# [Instructions to follow]
Needed from the data below: every line from the one with "1: (382, 143, 1.04)" up to and including the one with "60: (201, 428, 1.02)", repeated exactly and with nothing else.

--- Task input ---

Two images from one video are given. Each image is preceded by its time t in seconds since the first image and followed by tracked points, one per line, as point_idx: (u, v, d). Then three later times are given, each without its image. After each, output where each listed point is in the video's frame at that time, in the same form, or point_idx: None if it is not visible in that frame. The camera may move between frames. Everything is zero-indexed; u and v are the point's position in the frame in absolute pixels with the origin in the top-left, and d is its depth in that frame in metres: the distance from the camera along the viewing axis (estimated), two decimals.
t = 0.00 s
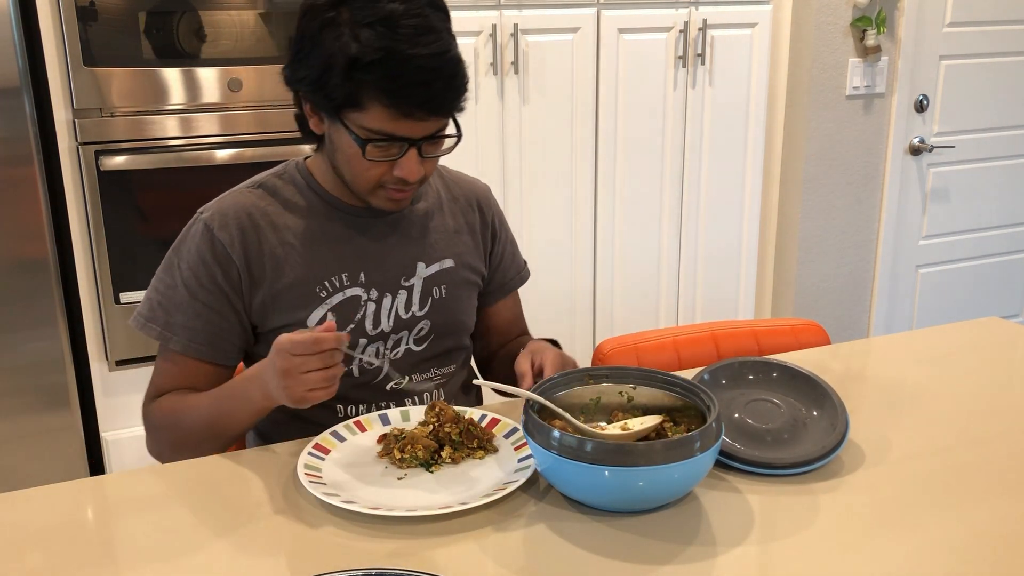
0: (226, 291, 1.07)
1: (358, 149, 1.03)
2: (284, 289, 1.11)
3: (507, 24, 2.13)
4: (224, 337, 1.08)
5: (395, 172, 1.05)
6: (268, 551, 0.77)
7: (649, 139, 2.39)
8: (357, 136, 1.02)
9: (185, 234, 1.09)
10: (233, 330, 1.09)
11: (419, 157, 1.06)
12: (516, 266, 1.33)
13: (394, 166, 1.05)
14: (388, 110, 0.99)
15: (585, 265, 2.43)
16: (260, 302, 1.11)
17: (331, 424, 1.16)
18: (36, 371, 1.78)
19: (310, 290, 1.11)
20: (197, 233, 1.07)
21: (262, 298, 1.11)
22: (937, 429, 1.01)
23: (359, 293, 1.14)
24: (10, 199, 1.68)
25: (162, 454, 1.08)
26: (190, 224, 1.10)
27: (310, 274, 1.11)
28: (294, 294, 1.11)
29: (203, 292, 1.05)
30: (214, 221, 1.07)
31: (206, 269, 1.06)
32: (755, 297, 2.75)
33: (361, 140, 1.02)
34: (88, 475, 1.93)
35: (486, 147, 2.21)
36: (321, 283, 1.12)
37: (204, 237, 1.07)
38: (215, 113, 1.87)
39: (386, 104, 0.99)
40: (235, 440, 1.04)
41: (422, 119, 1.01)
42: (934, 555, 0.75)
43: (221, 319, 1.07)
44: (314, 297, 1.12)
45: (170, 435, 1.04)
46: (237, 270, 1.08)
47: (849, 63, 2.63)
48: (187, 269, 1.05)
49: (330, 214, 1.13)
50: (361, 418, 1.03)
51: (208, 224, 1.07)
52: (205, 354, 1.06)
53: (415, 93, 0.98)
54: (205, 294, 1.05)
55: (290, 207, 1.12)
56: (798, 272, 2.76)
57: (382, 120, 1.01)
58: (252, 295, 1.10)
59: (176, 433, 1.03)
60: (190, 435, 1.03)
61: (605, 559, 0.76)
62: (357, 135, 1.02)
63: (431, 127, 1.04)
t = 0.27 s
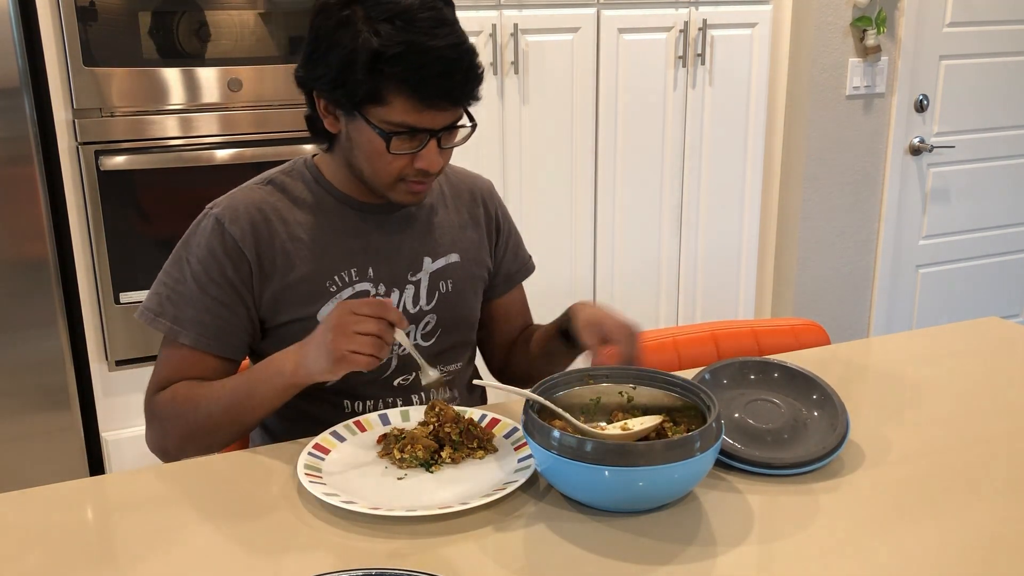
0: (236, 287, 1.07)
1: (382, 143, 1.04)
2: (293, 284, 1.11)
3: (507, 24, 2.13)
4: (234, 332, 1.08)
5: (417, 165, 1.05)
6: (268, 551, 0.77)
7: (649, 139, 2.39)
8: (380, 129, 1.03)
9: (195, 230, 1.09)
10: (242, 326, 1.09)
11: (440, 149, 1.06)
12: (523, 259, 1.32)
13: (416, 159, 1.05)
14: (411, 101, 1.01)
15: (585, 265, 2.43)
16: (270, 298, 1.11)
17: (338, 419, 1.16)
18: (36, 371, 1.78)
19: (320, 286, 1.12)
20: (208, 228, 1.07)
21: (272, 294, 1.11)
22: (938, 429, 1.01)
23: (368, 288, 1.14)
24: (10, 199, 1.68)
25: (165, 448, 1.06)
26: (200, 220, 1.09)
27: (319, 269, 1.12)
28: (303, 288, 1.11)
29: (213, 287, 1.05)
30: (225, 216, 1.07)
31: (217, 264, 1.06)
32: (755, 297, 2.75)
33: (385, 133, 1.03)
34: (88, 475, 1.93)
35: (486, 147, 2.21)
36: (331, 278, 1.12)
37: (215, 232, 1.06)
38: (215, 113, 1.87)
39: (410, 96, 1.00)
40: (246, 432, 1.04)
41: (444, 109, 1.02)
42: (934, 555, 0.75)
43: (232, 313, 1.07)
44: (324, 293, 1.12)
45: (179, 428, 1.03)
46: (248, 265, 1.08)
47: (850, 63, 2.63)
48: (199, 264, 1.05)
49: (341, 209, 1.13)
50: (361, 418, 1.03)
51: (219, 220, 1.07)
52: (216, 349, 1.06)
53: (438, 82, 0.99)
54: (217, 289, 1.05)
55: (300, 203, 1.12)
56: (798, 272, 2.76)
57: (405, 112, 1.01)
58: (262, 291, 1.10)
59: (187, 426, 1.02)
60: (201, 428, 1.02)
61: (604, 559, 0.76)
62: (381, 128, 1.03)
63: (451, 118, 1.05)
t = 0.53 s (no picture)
0: (236, 292, 1.07)
1: (383, 134, 1.04)
2: (292, 284, 1.11)
3: (506, 24, 2.13)
4: (237, 338, 1.07)
5: (417, 152, 1.06)
6: (268, 551, 0.77)
7: (649, 139, 2.39)
8: (380, 121, 1.03)
9: (189, 242, 1.08)
10: (245, 329, 1.09)
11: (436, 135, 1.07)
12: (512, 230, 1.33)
13: (415, 146, 1.06)
14: (408, 89, 1.02)
15: (585, 265, 2.43)
16: (270, 300, 1.10)
17: (347, 417, 1.17)
18: (36, 371, 1.78)
19: (319, 283, 1.12)
20: (202, 239, 1.06)
21: (272, 296, 1.10)
22: (937, 429, 1.01)
23: (368, 282, 1.15)
24: (10, 200, 1.68)
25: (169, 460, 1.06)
26: (192, 232, 1.09)
27: (319, 268, 1.12)
28: (303, 289, 1.11)
29: (213, 295, 1.05)
30: (219, 226, 1.06)
31: (215, 272, 1.05)
32: (755, 298, 2.75)
33: (384, 124, 1.03)
34: (88, 475, 1.93)
35: (486, 146, 2.21)
36: (331, 276, 1.12)
37: (210, 241, 1.06)
38: (215, 113, 1.87)
39: (406, 83, 1.01)
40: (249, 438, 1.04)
41: (439, 94, 1.04)
42: (935, 554, 0.75)
43: (233, 318, 1.07)
44: (325, 290, 1.12)
45: (181, 439, 1.02)
46: (249, 270, 1.08)
47: (849, 63, 2.63)
48: (196, 275, 1.04)
49: (335, 207, 1.13)
50: (361, 418, 1.03)
51: (212, 230, 1.06)
52: (218, 355, 1.05)
53: (433, 67, 1.01)
54: (218, 296, 1.05)
55: (292, 203, 1.12)
56: (798, 272, 2.76)
57: (402, 100, 1.03)
58: (263, 294, 1.10)
59: (189, 435, 1.02)
60: (204, 436, 1.01)
61: (605, 559, 0.76)
62: (380, 120, 1.03)
63: (445, 102, 1.06)
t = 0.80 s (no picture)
0: (224, 293, 1.07)
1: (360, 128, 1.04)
2: (282, 286, 1.11)
3: (507, 24, 2.13)
4: (224, 340, 1.07)
5: (397, 146, 1.05)
6: (268, 552, 0.77)
7: (649, 139, 2.39)
8: (356, 115, 1.03)
9: (180, 242, 1.08)
10: (234, 331, 1.09)
11: (417, 128, 1.06)
12: (514, 225, 1.32)
13: (395, 140, 1.05)
14: (382, 81, 1.01)
15: (586, 266, 2.43)
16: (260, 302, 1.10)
17: (340, 420, 1.17)
18: (36, 371, 1.77)
19: (310, 286, 1.12)
20: (192, 239, 1.06)
21: (262, 299, 1.11)
22: (938, 429, 1.01)
23: (359, 285, 1.14)
24: (9, 200, 1.68)
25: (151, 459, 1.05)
26: (184, 232, 1.09)
27: (309, 270, 1.11)
28: (293, 291, 1.11)
29: (201, 295, 1.05)
30: (208, 227, 1.07)
31: (204, 273, 1.05)
32: (755, 298, 2.74)
33: (360, 118, 1.03)
34: (88, 475, 1.93)
35: (486, 146, 2.21)
36: (322, 279, 1.12)
37: (199, 242, 1.06)
38: (215, 113, 1.87)
39: (379, 74, 1.01)
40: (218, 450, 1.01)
41: (415, 85, 1.03)
42: (935, 555, 0.75)
43: (221, 319, 1.07)
44: (316, 293, 1.12)
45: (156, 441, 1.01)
46: (237, 271, 1.08)
47: (850, 63, 2.63)
48: (186, 275, 1.05)
49: (327, 208, 1.13)
50: (361, 418, 1.03)
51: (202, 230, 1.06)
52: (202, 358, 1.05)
53: (406, 56, 1.00)
54: (204, 297, 1.05)
55: (282, 204, 1.12)
56: (798, 272, 2.76)
57: (377, 92, 1.02)
58: (253, 295, 1.10)
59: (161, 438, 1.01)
60: (174, 441, 1.00)
61: (606, 559, 0.76)
62: (356, 114, 1.03)
63: (424, 94, 1.05)
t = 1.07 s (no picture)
0: (220, 295, 1.07)
1: (353, 125, 1.03)
2: (280, 289, 1.11)
3: (507, 25, 2.13)
4: (216, 342, 1.08)
5: (392, 143, 1.04)
6: (268, 552, 0.77)
7: (649, 139, 2.39)
8: (348, 113, 1.03)
9: (179, 242, 1.09)
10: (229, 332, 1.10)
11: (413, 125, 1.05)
12: (521, 226, 1.30)
13: (391, 137, 1.04)
14: (373, 77, 1.01)
15: (586, 266, 2.43)
16: (258, 304, 1.10)
17: (338, 421, 1.18)
18: (36, 371, 1.77)
19: (309, 289, 1.11)
20: (191, 239, 1.07)
21: (259, 301, 1.10)
22: (938, 429, 1.01)
23: (358, 288, 1.14)
24: (9, 199, 1.68)
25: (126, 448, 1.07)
26: (184, 232, 1.09)
27: (308, 273, 1.11)
28: (291, 294, 1.11)
29: (196, 297, 1.05)
30: (206, 227, 1.07)
31: (200, 275, 1.06)
32: (755, 298, 2.74)
33: (352, 115, 1.02)
34: (88, 475, 1.93)
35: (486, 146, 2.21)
36: (320, 282, 1.12)
37: (196, 243, 1.06)
38: (215, 113, 1.87)
39: (371, 70, 1.00)
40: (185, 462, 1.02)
41: (407, 80, 1.02)
42: (936, 555, 0.75)
43: (215, 321, 1.07)
44: (314, 296, 1.12)
45: (131, 441, 1.03)
46: (233, 273, 1.08)
47: (850, 63, 2.63)
48: (183, 276, 1.05)
49: (326, 211, 1.13)
50: (361, 418, 1.03)
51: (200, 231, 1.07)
52: (192, 359, 1.06)
53: (396, 50, 0.99)
54: (199, 300, 1.06)
55: (283, 206, 1.12)
56: (799, 272, 2.76)
57: (369, 88, 1.01)
58: (250, 297, 1.10)
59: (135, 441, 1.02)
60: (146, 448, 1.01)
61: (606, 559, 0.76)
62: (349, 111, 1.02)
63: (418, 90, 1.04)
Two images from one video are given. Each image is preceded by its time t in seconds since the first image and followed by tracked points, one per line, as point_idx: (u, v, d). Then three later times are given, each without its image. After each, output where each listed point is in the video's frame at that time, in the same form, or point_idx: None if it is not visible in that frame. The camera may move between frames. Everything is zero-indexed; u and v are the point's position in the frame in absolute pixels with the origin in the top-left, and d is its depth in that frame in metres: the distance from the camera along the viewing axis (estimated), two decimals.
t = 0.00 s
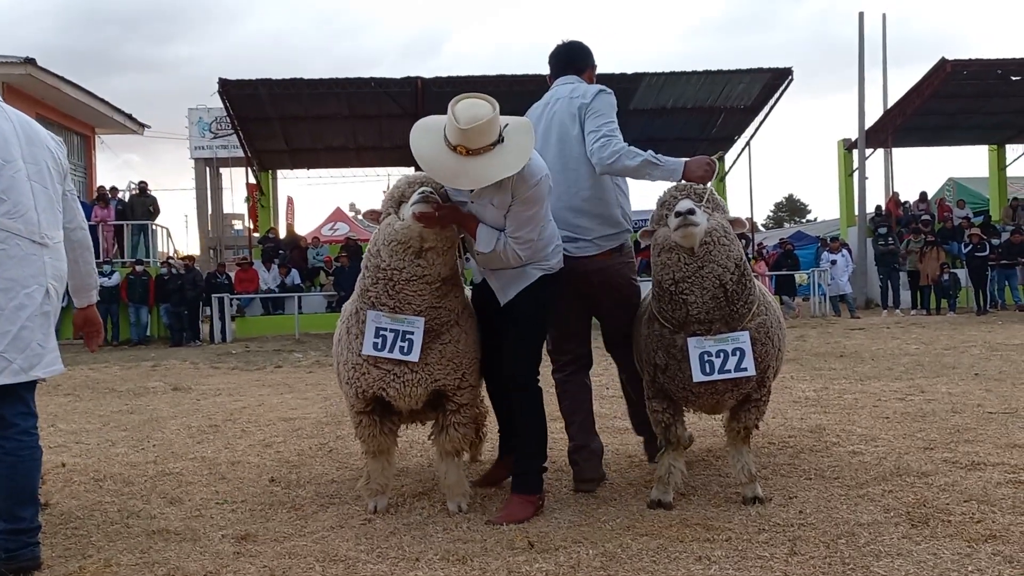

---

# [Result of the exercise]
1: (382, 143, 1.04)
2: (293, 284, 1.11)
3: (507, 24, 2.13)
4: (234, 332, 1.08)
5: (417, 165, 1.05)
6: (268, 551, 0.77)
7: (649, 139, 2.39)
8: (380, 129, 1.03)
9: (195, 230, 1.09)
10: (242, 326, 1.09)
11: (440, 149, 1.06)
12: (523, 259, 1.32)
13: (416, 159, 1.05)
14: (411, 101, 1.01)
15: (585, 265, 2.43)
16: (270, 298, 1.11)
17: (338, 419, 1.16)
18: (36, 371, 1.78)
19: (320, 286, 1.12)
20: (208, 228, 1.07)
21: (272, 294, 1.11)
22: (938, 429, 1.01)
23: (368, 288, 1.14)
24: (10, 199, 1.68)
25: (165, 448, 1.06)
26: (200, 220, 1.09)
27: (319, 269, 1.12)
28: (303, 288, 1.11)
29: (213, 287, 1.05)
30: (225, 216, 1.07)
31: (217, 264, 1.06)
32: (755, 297, 2.75)
33: (385, 133, 1.03)
34: (88, 475, 1.93)
35: (486, 147, 2.21)
36: (331, 278, 1.12)
37: (215, 232, 1.06)
38: (215, 113, 1.87)
39: (410, 96, 1.00)
40: (246, 432, 1.04)
41: (444, 109, 1.02)
42: (934, 555, 0.75)
43: (232, 313, 1.07)
44: (324, 293, 1.12)
45: (179, 428, 1.03)
46: (248, 265, 1.08)
47: (850, 63, 2.63)
48: (199, 264, 1.05)
49: (341, 209, 1.13)
50: (361, 418, 1.03)
51: (219, 220, 1.07)
52: (216, 349, 1.06)
53: (438, 82, 0.99)
54: (217, 289, 1.05)
55: (300, 203, 1.12)
56: (798, 272, 2.76)
57: (405, 112, 1.01)
58: (262, 291, 1.10)
59: (187, 426, 1.02)
60: (201, 428, 1.02)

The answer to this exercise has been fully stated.